Students in Winnipeg and Brandon from kindergarten to Grade 12 are moving back to remote learning on Wednesday in an effort by the province to break the transmission line of Manitoba’s rapidly escalating COVID-19 numbers.
It’s something Winnipeg parent Pam Rubachuk isn’t looking forward to.
“I’m not happy,” Rubachuk said. “First and foremost, it’s an extremely stressful thought going to remote learning knowing my son doesn’t have as much stimulation here at home to continue learning.”
Rubachuk’s 14-year-old son goes to school at Glenlawn Collegiate. She’s concerned about the long-term impacts of the COVID-19 pandemic and the isolation that comes with it.

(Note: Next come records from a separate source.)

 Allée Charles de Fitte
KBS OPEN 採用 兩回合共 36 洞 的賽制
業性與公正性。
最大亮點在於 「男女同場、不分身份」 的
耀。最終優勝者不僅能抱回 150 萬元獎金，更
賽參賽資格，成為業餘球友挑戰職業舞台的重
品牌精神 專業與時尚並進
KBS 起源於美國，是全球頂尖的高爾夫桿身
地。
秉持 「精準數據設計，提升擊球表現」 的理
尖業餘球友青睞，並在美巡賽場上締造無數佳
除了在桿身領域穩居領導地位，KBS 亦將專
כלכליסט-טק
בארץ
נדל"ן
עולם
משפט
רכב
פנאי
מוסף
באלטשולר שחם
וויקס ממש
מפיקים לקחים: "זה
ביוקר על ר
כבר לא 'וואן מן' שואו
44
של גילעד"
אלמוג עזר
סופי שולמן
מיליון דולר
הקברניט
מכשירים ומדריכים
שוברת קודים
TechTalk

“He’s a very introvert child as is. So I was hoping high school would be some better experiences with people. I can see he’s stifled for conversation,” she said.
“It’s a different world. I really didn’t want to raise a child where he was going to have to go through therapy to get through childhood.”

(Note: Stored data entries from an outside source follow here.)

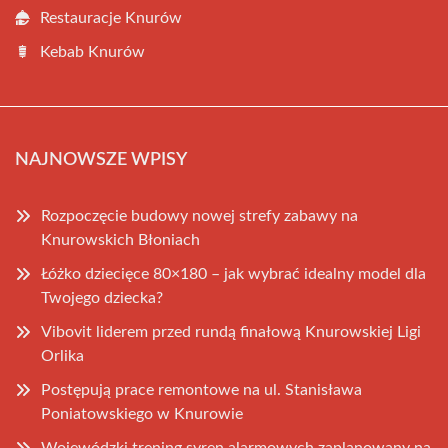
Restauracje Knurów
Kebab Knurów
NAJNOWSZE WPISY
Rozpoczęcie budowy nowej strefy zabawy na
Knurowskich Błoniach
Łóżko dziecięce 80×180 – jak wybrać idealny model dla
Twojego dziecka?
Vibovit liderem przed rundą finałową Knurowskiej Ligi
Orlika
Postępują prace remontowe na ul. Stanisława
Poniatowskiego w Knurowie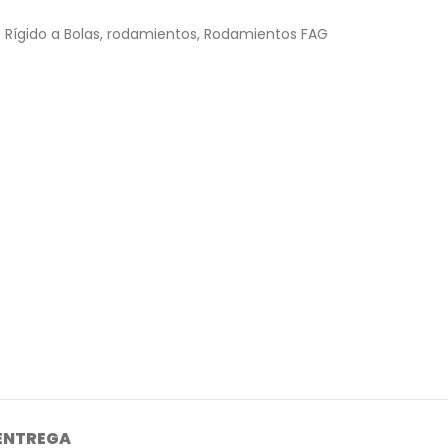
Rígido a Bolas
,
rodamientos
,
Rodamientos FAG
 ENTREGA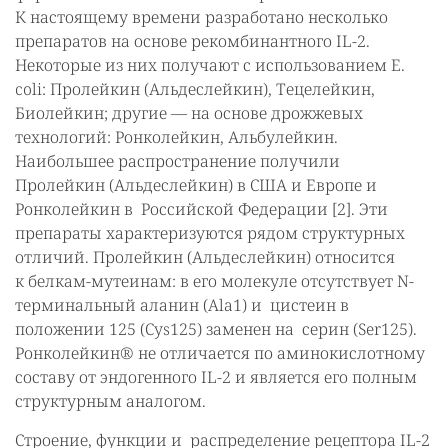
К настоящему времени разработано несколько
препаратов на основе рекомбинантного IL-2.
Некоторые из них получают с использованием E.
coli: Пролейкин (Альдеслейкин), Тецелейкин,
Биолейкин; другие — на основе дрожжевых
технологий: Ронколейкин, Альбулейкин.
Наибольшее распространение получили
Пролейкин (Альдеслейкин) в США и Европе и
Ронколейкин в Российской Федерации [2]. Эти
препараты характеризуются рядом структурных
отличий. Пролейкин (Альдеcлейкин) относится
к белкам-мутеинам: в его молекуле отсутствует N-
терминальный аланин (Ala1) и цистеин в
положении 125 (Cys125) заменен на серин (Ser125).
Ронколейкин® не отличается по аминокислотному
составу от эндогенного IL-2 и является его полным
структурным аналогом.
Строение, функции и распределение рецептора IL-2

School counsellors say a combination of a lack of structure, isolation from friends and trouble focusing at home can be stressful for students, but they’ve been in this situation before.

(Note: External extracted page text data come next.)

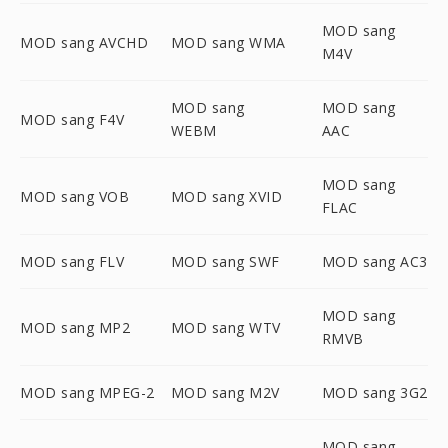
MOD sang
MOD sang AVCHD
MOD sang WMA
M4V
MOD sang
MOD sang
MOD sang F4V
WEBM
AAC
MOD sang
MOD sang VOB
MOD sang XVID
FLAC
MOD sang FLV
MOD sang SWF
MOD sang AC3
MOD sang
MOD sang MP2
MOD sang WTV
RMVB
MOD sang MPEG-2
MOD sang M2V
MOD sang 3G2
MOD sang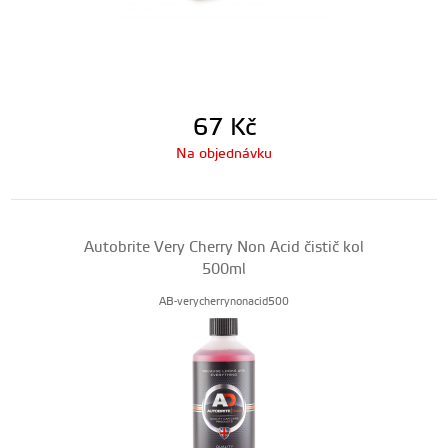
67
Kč
Na objednávku
Autobrite Very Cherry Non Acid čistič kol
500ml
AB-verycherrynonacid500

“I think right now it’s more about ‘ugh, not again’ for lots of the kids. For the most part, they know what to expect. We’ve been here before, we’ve done it before,” said Tanis Ryznar, who works in student support services at Arthur A. Leach School.
“I think for most of them it’s trying to do a full day of school online. It’s hard. It’s a hard gig to try and sit there and pay attention when you might have your little brother or sister running around behind you at home.”
Ryznar says if students are struggling, they need to reach out to the school for help.
“If we know that they’re experiencing difficulty we can bring them in,” she said. “If they’re having trouble accessing things online, we can make appointments.”
West Kildonan Collegiate school counsellor Alice McGregor says it can be helpful if students and parents try to keep days structured, as if the student were going to class.
“Keep a little bit of a daily structure, a little bit of discipline to help get through an isolated rough time,” McGregor said.
“And try to connect with your friends online, no better way to use social media than to keep connected with people you care about, people that are close, and just try to stay in that positive mind frame.”